§ Tasks to carry out
**a.** From the Python question about converting lists to JSON, list every name that appears as the first entry of an inner list in list_1.
**b.** Write what comes next in the Python question about converting lists to JSON, picking up right after its last line.

§ Passage provided
How to convert from lists to json in python? - python

The required output of my nested loops is json, how to get there?
The input list structure looks like list = [[name, version, id],[name, version, id], ...]
list_1 = [
['mipl-abnd','v1.0.2','eelp234'],
['mipl-avfd','v1.1.5','32fv423'],
['mipl-awsd','v9.0.2','234eelp'],
['mipl-tgfd','v3.0.0','124fdge'],
['mipl-hrdss','v1.0.2','543rfd3'],
['mipl-oldss','v1.0.2','eelp234']]
list_2 = [
['mipl-abnd','v1.0.2','eelp234'],
['mipl-avfd','v1.1.6','3254323'],
['mipl-awsd','v9.0.2','234eelp'],
['mipl-tgfd','v3.0.0','124fdge'],
['mipl-hrdss','v1.0.2','543rfd3'],
['mipl-newss','v1.0.2','eelp234']]
This is the code I used to get a final list:
def get_difference(l1,l2):
l1 = get_ordered_list(file1.read())
l2 = get_ordered_list(file2.read())
d1 = {k:[v1,v2] for k,v1,v2 in l1}
d2 = {k:[v1,v2] for k,v1,v2 in l2}
result = []
for k,v in d2.items():
if k in d1:
v1 = d1[k]
if v1[0] != v[0]:
result.append({k,v1[0],v[0], v1[1],v[1]})

§ Raw data
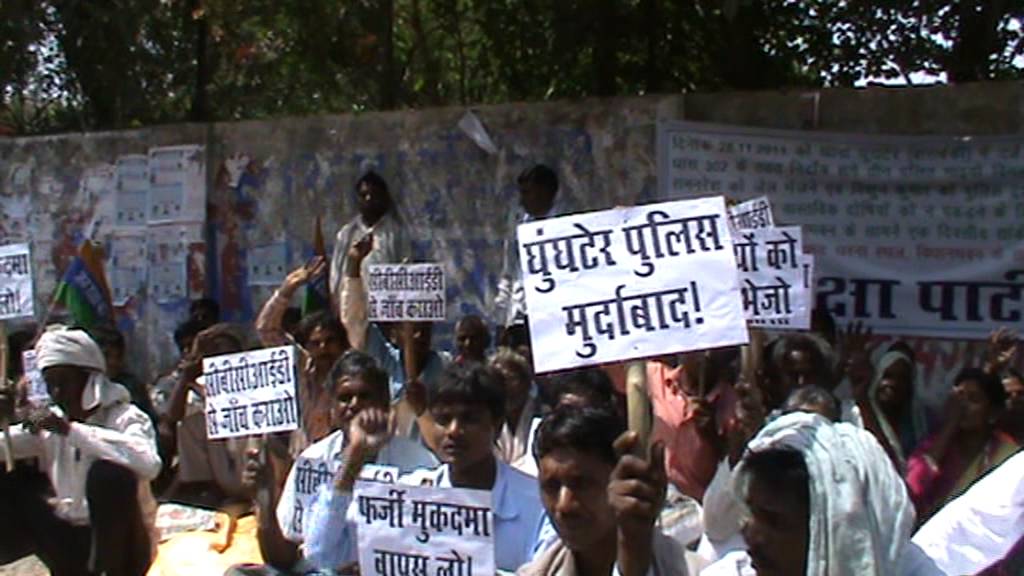
Where is `wall`? This screenshot has height=576, width=1024. wall is located at coordinates (95, 151), (297, 147), (902, 118).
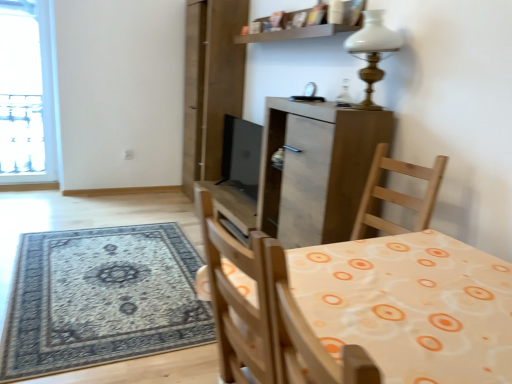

§ Solved tasks
**a.**
mipl-abnd
mipl-avfd
mipl-awsd
mipl-tgfd
mipl-hrdss
mipl-oldss

**b.**
else:
result.append({k,'new',v[0],'new', v[1]})
for k,v in d1.items():
if k not in d2:
result.append({k,v[0],'deprecated', v[1], 'deprecated'})
res_json = json.dumps(result)
return res_json
Current Output :
result = [['mipl-avfd', 'v1.1.5', 'v1.1.6','32fv423', '3254323'], ['mipl-oldss','v1.0.2', 'deprecated','eelp234', 'deprecated'], ['mipl-newss', 'new','v1.0.2','new', 'eelp234']]
Required Output(I want to write it to an easily readable JSON which can be later made into a table) :
{diff = {"name" : "mipl-avfd",
"old-version" : "v1.1.5",
"new-version" : "v1.1.6",
"old-id" : "32fv423",
"new-id" : "3254323"
},
{"name" : "mipl-oldss",
"old-version" : "v1.0.2",
"new-version" : "deprecated",
"old-id" : "eelp234",
"new-id" : "deprecated"
},
{"name" : "mipl-newss",
"old-version" : "new",
"new-version" : "v1.0.2",
"old-id" : "eelp234",
"new-id" : "new"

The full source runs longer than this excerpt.